[PROBLEM REQUIREMENTS] From the page below on multi-sample distillation for video understanding, extract verbatim the passage that begins at the words "Format Violations: 1%" and stops after the words "open-ended tasks respectively?".

[SELECTED EXCERPT]

Beyond Single-Sample: Reliable Multi-Sample Distillation for Video Understanding¶

Conference: CVPR 2025
arXiv: 2603.11423
Code: To be confirmed
Area: Video Understanding / Knowledge Distillation
Keywords: Knowledge Distillation, Video Understanding, Multi-Sample Supervision, Adversarial Training, Large Vision-Language Models, Teacher Sampling Variance

TL;DR¶

Proposes R-MSD (Reliable Multi-Sample Distillation), which addresses the issue of unreliable single-sample teacher supervision in black-box distillation of video LVLMs by sampling multiple teacher responses for each input and incorporating task-adaptive quality matching. The 4B student model consistently improves performance on benchmarks such as VideoMME (+1.5%), Video-MMMU (+3.2%), and MathVerse (+3.6%).

Background & Motivation¶

1. Background¶

Large Vision-Language Models (LVLMs) have made significant progress in video understanding tasks, but their deployment is constrained by high computational costs. Knowledge distillation is an effective means to transfer knowledge from a powerful teacher model to a smaller student model.

2. Limitations of Prior Work¶

Unreliable Single-Sample Distillation: Existing distillation methods assume that a single teacher sample per input provides reliable supervision, but this assumption fails in video understanding.
Large Cross-Question Variance: The quality across 200 samples spans \([0.10, 1.0]\) (\(\mu=0.75\), \(\sigma=0.22\)), with MCQs being stable (\(\mu=0.96\)) while visual QA exhibits high variation (\(\mu=0.64\)).
Intra-Question Sampling Uncertainty: The sampling standard deviation (\(\sigma_{\text{sampling}}\)) of repeated samplings ranges from 0.07 (MCQs) to 0.15 (visual QA), with OCR quality ranging from \([0.50, 0.85]\).
Format Violations: 1% overall, reaching up to 10% in temporal QA.
Ignored Task Heterogeneity: Closed-ended tasks (verifiable outputs) and open-ended tasks (natural language descriptions) require different quality assessment strategies, yet existing pipelines treat them uniformly.

3. Key Challenge¶

How to effectively model teacher sampling variance under black-box distillation settings to provide reliable supervisory signals for closed-ended and open-ended tasks respectively?

4. Key Observation¶

Teacher sampling variance has two dimensions: (1) cross-question variance—the teacher quality varies across different questions; (2) intra-question variance—the quality of repeated samplings for the same question varies significantly. Additionally, RL methods are limited by the base model's distribution and cannot introduce entirely new reasoning modes like distillation does.

5. Core Idea¶

Sample \(K\) teacher responses for each input to construct a teacher pool, and adaptively select the matching strategy based on the task type: use ground-truth (GT) quality-weighted matching for closed-ended tasks, and uniform matching for open-ended tasks to avoid fragile lexical metric bias.

6. Design Motivation¶

The supervision selection strategy is as important as the quantity of supervision—improving distillation quality by enhancing supervision reliability rather than simply increasing the sample size.

[DATA SUPPLIED]
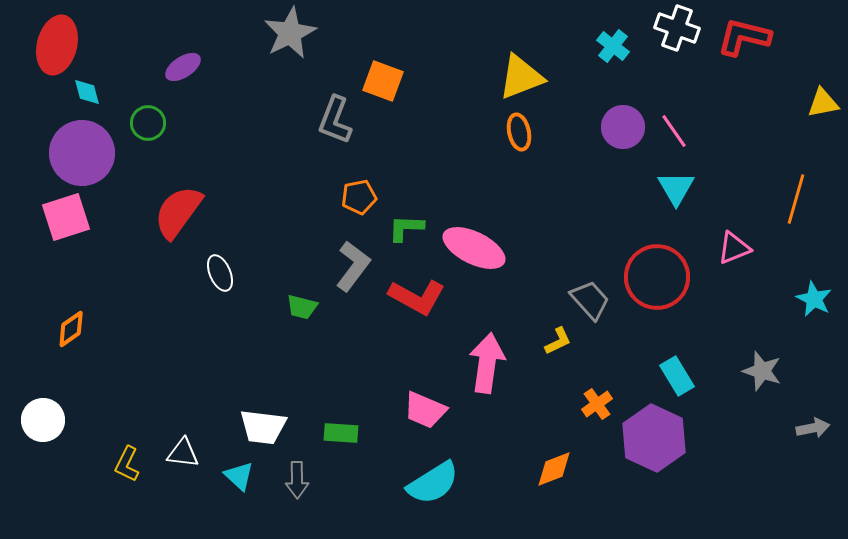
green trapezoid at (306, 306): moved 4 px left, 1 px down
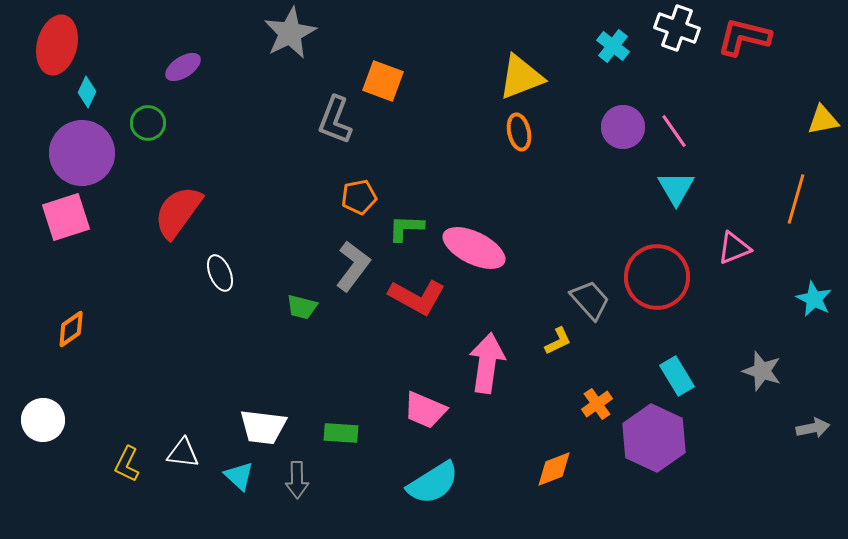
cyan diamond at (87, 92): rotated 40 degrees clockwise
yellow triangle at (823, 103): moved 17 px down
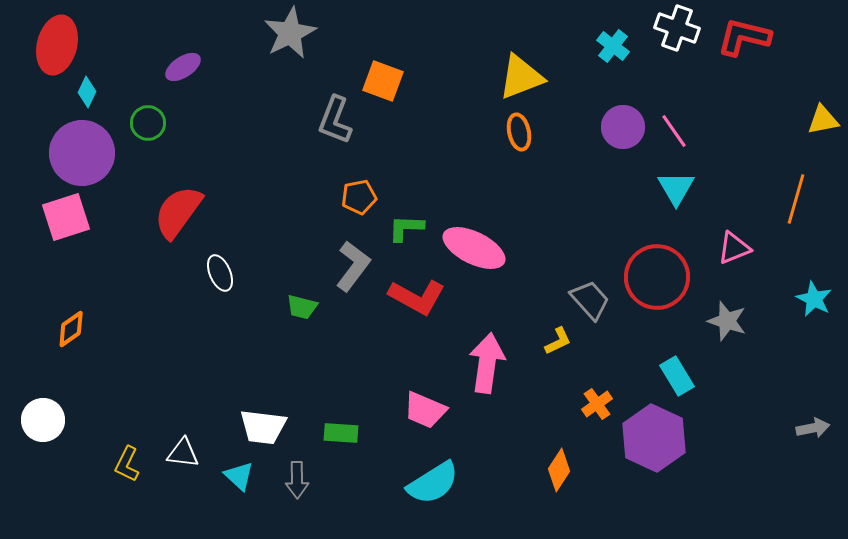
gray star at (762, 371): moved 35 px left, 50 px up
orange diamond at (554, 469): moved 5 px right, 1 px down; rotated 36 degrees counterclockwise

[OUTPUT OF THE EXERCISE]
Format Violations: 1% overall, reaching up to 10% in temporal QA.
Ignored Task Heterogeneity: Closed-ended tasks (verifiable outputs) and open-ended tasks (natural language descriptions) require different quality assessment strategies, yet existing pipelines treat them uniformly.

3. Key Challenge¶

How to effectively model teacher sampling variance under black-box distillation settings to provide reliable supervisory signals for closed-ended and open-ended tasks respectively?